§ **Problem to work on**
Return the data that follows exactly as it appears. Pictures do not belong in the copy.

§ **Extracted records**
----------
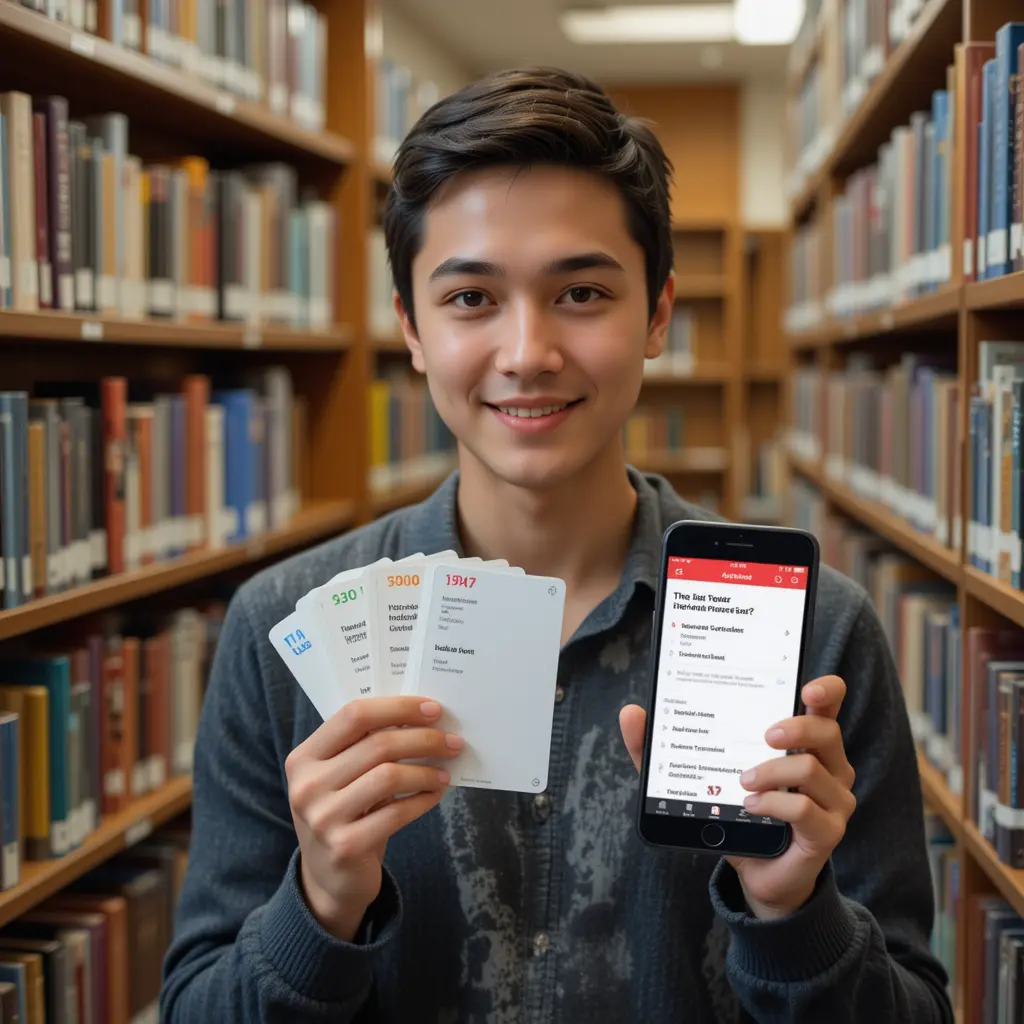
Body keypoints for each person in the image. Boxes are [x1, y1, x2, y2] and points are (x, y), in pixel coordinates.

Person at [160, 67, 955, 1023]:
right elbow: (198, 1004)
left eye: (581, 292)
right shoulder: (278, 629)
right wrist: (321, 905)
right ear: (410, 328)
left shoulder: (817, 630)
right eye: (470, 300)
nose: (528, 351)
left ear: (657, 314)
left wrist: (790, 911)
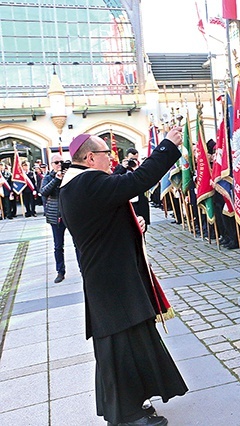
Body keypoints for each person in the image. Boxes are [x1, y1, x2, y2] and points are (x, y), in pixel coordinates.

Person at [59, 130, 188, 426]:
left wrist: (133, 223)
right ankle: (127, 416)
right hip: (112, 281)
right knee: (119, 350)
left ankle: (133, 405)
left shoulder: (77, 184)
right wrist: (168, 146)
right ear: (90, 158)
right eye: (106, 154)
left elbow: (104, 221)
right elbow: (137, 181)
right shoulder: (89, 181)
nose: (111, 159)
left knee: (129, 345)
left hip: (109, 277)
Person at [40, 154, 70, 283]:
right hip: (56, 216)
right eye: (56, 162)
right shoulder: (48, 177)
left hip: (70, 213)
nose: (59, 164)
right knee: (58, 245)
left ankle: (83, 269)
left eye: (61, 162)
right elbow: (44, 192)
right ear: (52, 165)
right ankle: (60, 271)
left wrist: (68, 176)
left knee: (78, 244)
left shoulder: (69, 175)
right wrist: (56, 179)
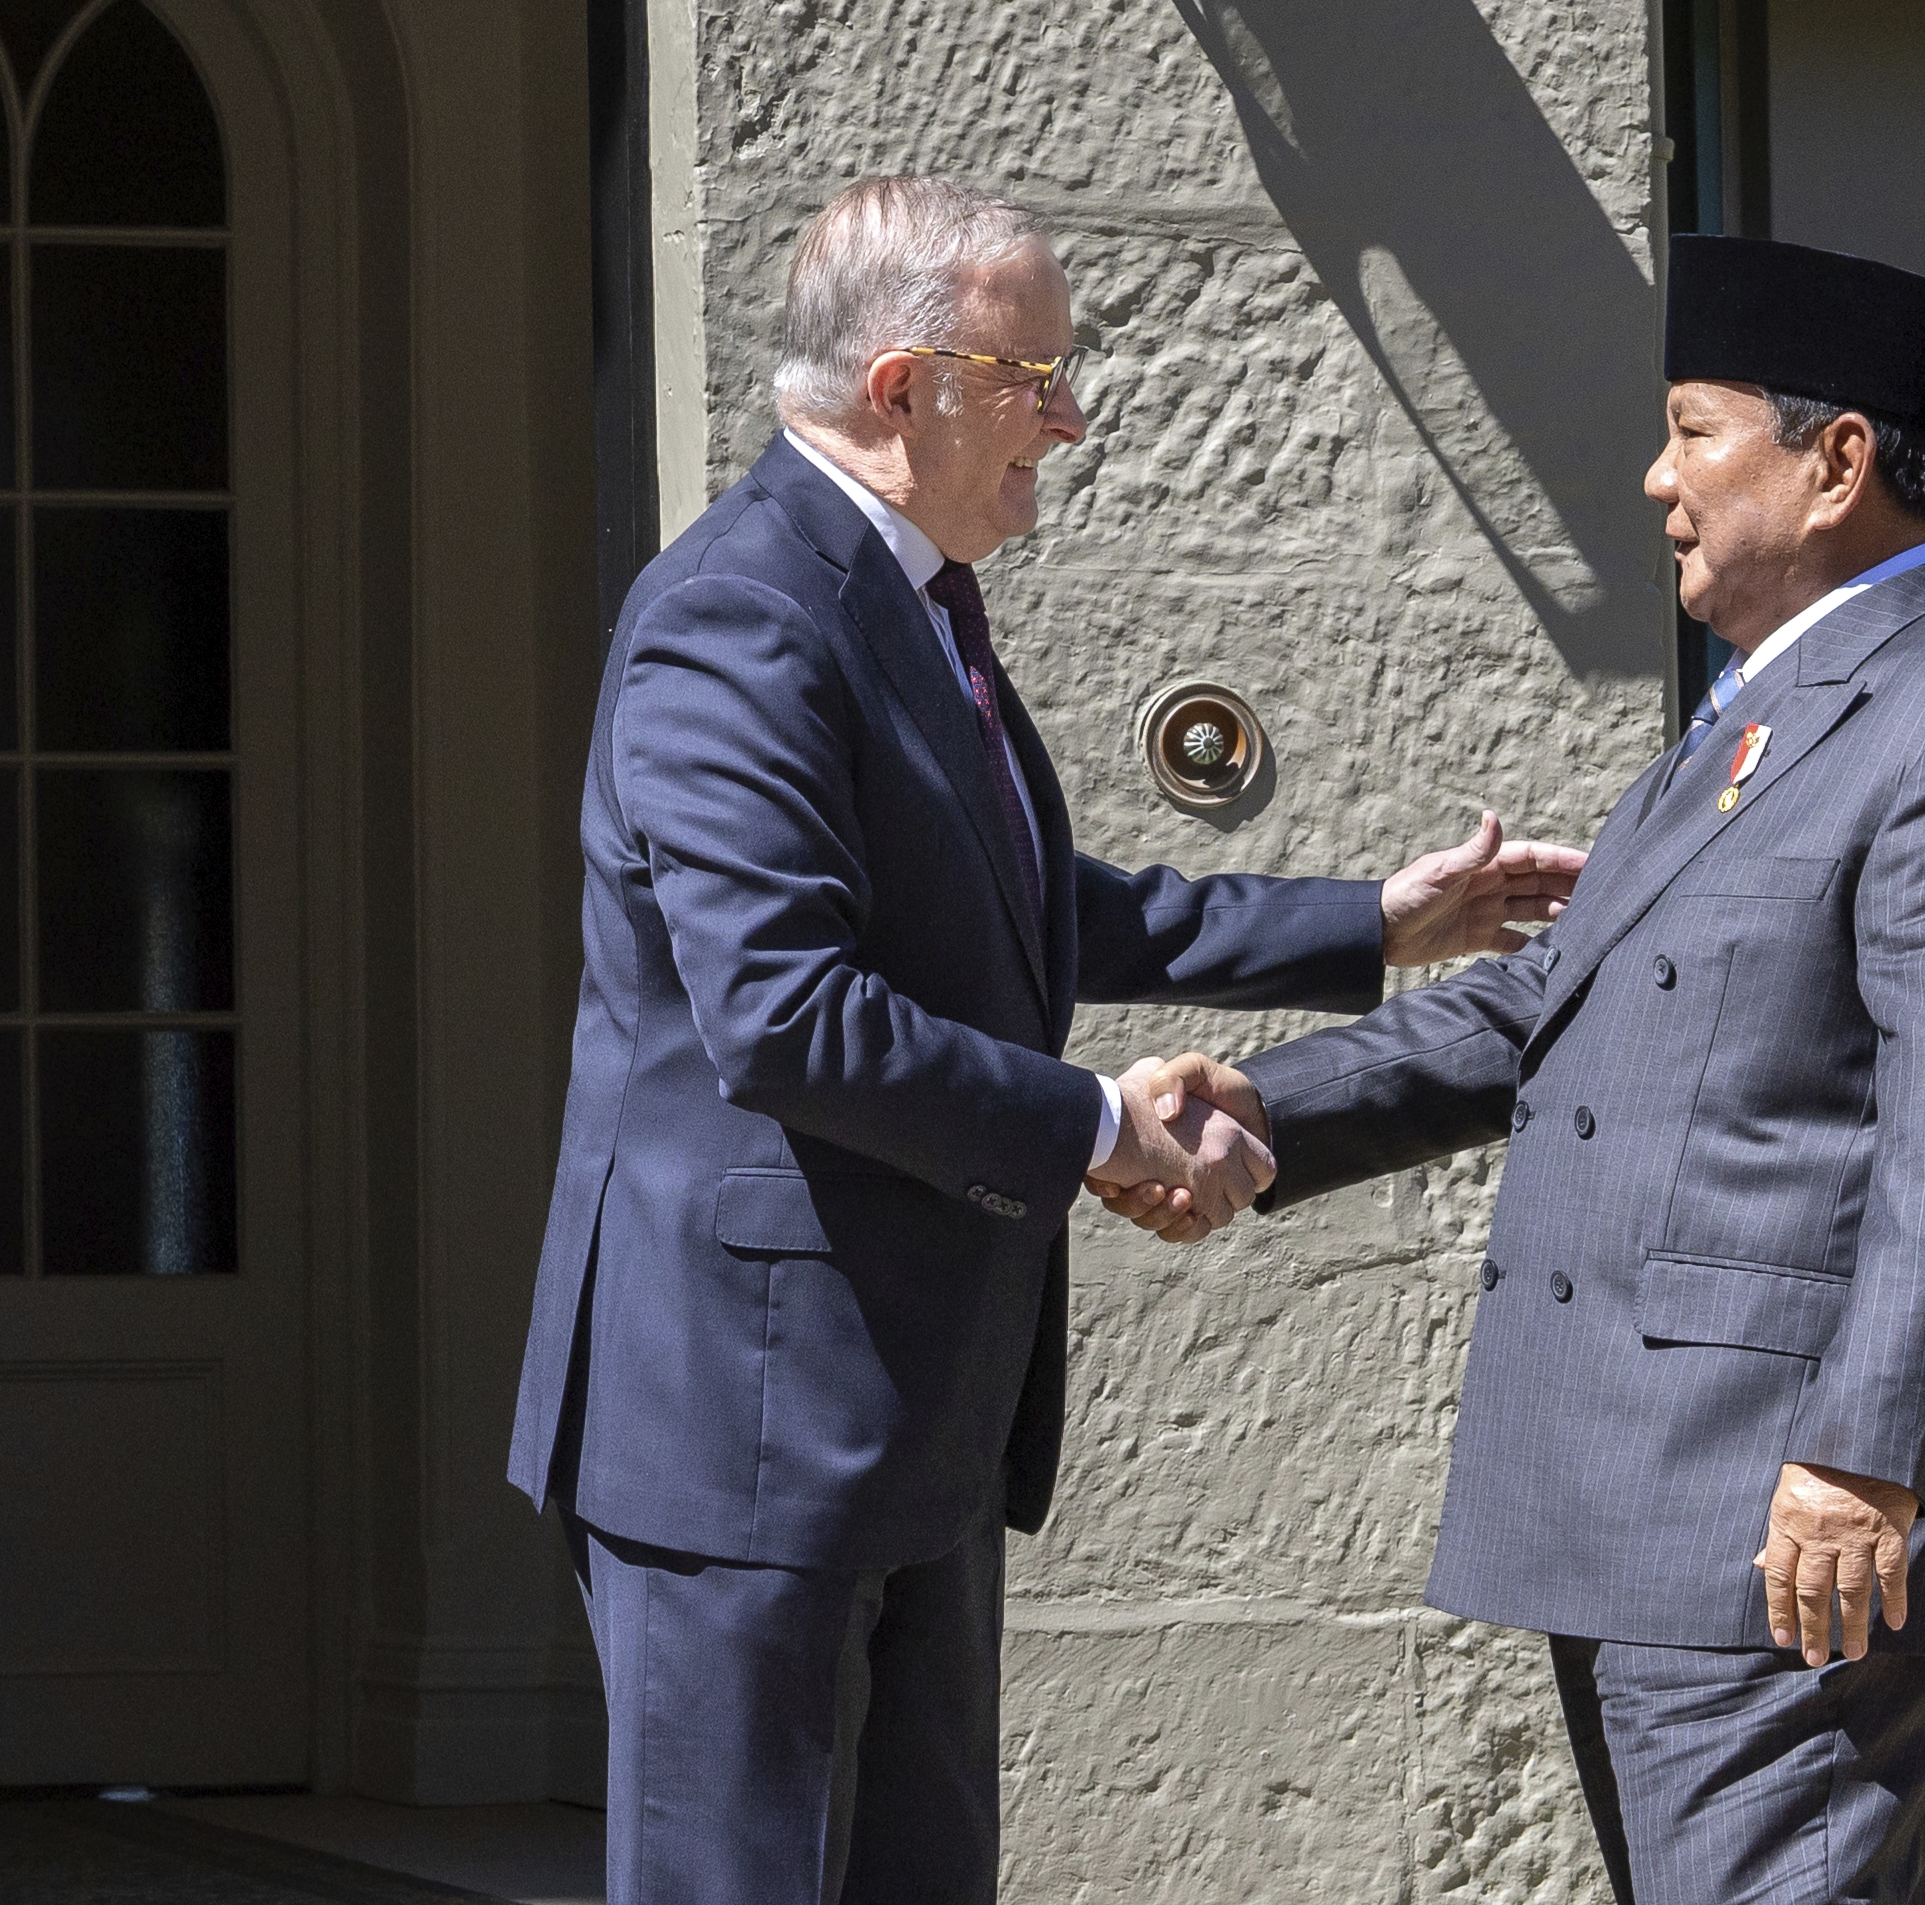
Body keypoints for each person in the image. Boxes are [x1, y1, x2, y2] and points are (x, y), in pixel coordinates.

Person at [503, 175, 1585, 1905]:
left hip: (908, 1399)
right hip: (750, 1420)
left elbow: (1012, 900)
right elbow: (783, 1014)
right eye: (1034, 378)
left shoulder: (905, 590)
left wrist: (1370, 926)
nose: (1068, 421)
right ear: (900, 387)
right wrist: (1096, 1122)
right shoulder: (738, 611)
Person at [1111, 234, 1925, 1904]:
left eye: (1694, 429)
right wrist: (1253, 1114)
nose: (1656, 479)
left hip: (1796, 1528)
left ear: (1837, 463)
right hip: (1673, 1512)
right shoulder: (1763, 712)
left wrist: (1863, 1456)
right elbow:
----------
§ **Written answer**
Body keypoints for each person in the image. Boxes are [x1, y1, x2, y2] and points are (x, y), in pixel coordinates.

Person at [160, 67, 955, 1023]:
right elbow: (198, 1004)
left eye: (581, 292)
right shoulder: (278, 629)
right wrist: (321, 905)
right ear: (410, 328)
left shoulder: (817, 630)
right eye: (470, 300)
nose: (528, 351)
left ear: (657, 314)
left wrist: (790, 911)
Body keypoints for each person in the image. Boxes are [x1, y1, x2, y2] and points are (x, y), in pixel coordinates.

Person at [59, 130, 188, 426]:
left wrist: (133, 223)
right ankle: (127, 416)
right hip: (112, 281)
right knee: (119, 350)
left ankle: (133, 405)
left shoulder: (77, 184)
right wrist: (168, 146)
right ear: (90, 158)
right eye: (106, 154)
left elbow: (104, 221)
right elbow: (137, 181)
right shoulder: (89, 181)
nose: (111, 159)
left knee: (129, 345)
left hip: (109, 277)
Person at [40, 154, 70, 283]:
right hip: (56, 216)
right eye: (56, 162)
right shoulder: (48, 177)
left hip: (70, 213)
nose: (59, 164)
right knee: (58, 245)
left ankle: (83, 269)
left eye: (61, 162)
right elbow: (44, 192)
right ear: (52, 165)
right ankle: (60, 271)
left wrist: (68, 176)
left knee: (78, 244)
left shoulder: (69, 175)
right wrist: (56, 179)
Body keypoints for each person in the image. Boxes are [x1, y1, x2, y2] and points are (x, y), in pixel coordinates.

Person at [503, 175, 1585, 1905]:
left hip: (908, 1399)
right hip: (750, 1420)
left elbow: (1012, 900)
right elbow: (783, 1014)
right eye: (1034, 378)
left shoulder: (905, 590)
left wrist: (1370, 926)
nose: (1068, 421)
right ear: (900, 387)
right wrist: (1096, 1122)
right shoulder: (738, 611)
Person at [1111, 234, 1925, 1904]:
left eye: (1694, 429)
right wrist: (1253, 1114)
nose: (1656, 479)
left hip: (1796, 1528)
left ear: (1837, 463)
right hip: (1673, 1512)
right shoulder: (1763, 712)
left wrist: (1863, 1456)
right elbow:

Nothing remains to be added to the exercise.